If we’re honest with ourselves, we know what we deserve and what we don’t deserve.  I don’t think there is a person here who can honestly look at his/her life and say, “Yes, I deserve to be in Paradise with Jesus.”  Nobody knows our mistakes and faults better than we do.  No matter how hard we try to hide from them or cover them up.  We know that we have fallen short of the ideal.  We know, like the criminal on the cross, that we are getting our due rewards.  And yet, Jesus says, “Father, forgive them.”

One last detail about this passage.  I haven’t touched on it yet, but it is probably the most important detail when we start to look at why this passage on this particular Sunday.  Above Jesus hung a sign: “The King of the Jews.”  Officially, this was his charge.  This was why he was hanging on the cross.  The Romans would do this so that the people would know what he did to deserve this punishment.

The King of the Jews.  He wasn’t treated like a king.  He was nailed to a cross.  Mocked.  Insulted.  His clothes were divided up among the soldiers.  He was beaten.  It’s a paradox, isn’t it?  A dying Messiah.  Other people declared themselves the Messiah.  Few remember their names.  Hundreds, even thousands, of people were crucified in the history of the Roman Empire.  Why would the people of the first century remember this one particular Messiah and this one particular crucifixion?  Because it wasn’t the end of the story.  There was another chapter to be written, yet it was a chapter that was written before the beginning of time.  Another paradox.

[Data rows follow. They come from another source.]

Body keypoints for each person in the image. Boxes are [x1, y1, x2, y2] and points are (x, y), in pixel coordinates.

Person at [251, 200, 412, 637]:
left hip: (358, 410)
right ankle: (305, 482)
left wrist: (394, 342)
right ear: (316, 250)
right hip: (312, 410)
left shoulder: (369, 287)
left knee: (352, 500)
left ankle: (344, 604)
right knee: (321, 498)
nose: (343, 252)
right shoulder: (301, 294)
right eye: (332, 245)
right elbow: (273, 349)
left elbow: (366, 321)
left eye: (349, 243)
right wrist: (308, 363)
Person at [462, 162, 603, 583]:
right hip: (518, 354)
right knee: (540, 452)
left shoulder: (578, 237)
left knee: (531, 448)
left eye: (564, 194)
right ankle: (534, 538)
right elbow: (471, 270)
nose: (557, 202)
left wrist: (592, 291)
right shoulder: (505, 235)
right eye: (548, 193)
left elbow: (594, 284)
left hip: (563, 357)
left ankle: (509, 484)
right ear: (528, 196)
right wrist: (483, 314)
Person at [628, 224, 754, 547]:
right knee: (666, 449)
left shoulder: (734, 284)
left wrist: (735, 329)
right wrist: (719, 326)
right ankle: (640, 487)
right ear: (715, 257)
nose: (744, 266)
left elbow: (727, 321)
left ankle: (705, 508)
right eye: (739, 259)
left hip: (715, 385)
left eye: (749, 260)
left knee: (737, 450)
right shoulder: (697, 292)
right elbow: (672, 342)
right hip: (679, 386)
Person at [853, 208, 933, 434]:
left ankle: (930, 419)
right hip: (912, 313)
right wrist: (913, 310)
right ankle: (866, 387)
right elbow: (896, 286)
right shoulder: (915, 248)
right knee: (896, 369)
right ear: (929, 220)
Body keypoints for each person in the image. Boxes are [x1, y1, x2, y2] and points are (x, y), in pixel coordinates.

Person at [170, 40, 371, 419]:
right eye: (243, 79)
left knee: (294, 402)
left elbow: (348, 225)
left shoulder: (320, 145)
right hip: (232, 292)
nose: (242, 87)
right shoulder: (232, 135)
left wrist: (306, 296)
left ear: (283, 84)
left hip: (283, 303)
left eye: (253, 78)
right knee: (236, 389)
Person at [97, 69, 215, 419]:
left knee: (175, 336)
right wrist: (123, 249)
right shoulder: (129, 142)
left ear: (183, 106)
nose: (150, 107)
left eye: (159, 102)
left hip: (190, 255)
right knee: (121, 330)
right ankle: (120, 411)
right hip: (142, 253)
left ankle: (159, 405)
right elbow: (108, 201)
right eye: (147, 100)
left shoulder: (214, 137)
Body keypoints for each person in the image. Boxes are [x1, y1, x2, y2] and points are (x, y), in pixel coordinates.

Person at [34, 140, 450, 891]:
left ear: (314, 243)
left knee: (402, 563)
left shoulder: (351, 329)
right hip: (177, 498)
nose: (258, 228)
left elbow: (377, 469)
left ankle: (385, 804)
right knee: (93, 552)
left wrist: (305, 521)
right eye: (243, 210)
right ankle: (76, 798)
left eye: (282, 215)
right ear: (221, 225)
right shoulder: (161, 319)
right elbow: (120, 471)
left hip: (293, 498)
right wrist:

Three days later.  The crowd is gone.  The religious rulers were tucked away in their Temple.  The soldiers were back on duty.  The criminals were buried in their shallow grave.  But there was a tomb, a tomb that belonged to a man from Arimathea named Joseph, a tomb that housed the body of Jesus.  A tomb that was empty.  The resurrection happened.  This king of the Jews who was killed, buried and was supposed to be forgotten was raised from the dead.  The forgiveness that he had asked the Father to extend was extended, not just to those who were there, but to all.  No longer was Jesus the king of Jews, as the sign has so appropriately, albeit unintentionally, stated.  He was the king of all.  All who submit themselves to him, and all who refuse to do so.

As Paul says in Philippians, one day every knee shall bow and every tongue confess that Jesus Christ is Lord.  He may have died as king of the Jews, but he was raised to be king of all.  I’d say that is a pretty good reason to give thanks, wouldn’t you?  So Thursday, or Friday, or Saturday, or whatever day you stop to give thanks.  Don’t just give thanks for the four “f’s” – friends, family, food and football.  Give thanks that there is indeed a king who reigns.  A king whose reign is a bit of a paradox, but a king who is indeed Lord of all creation.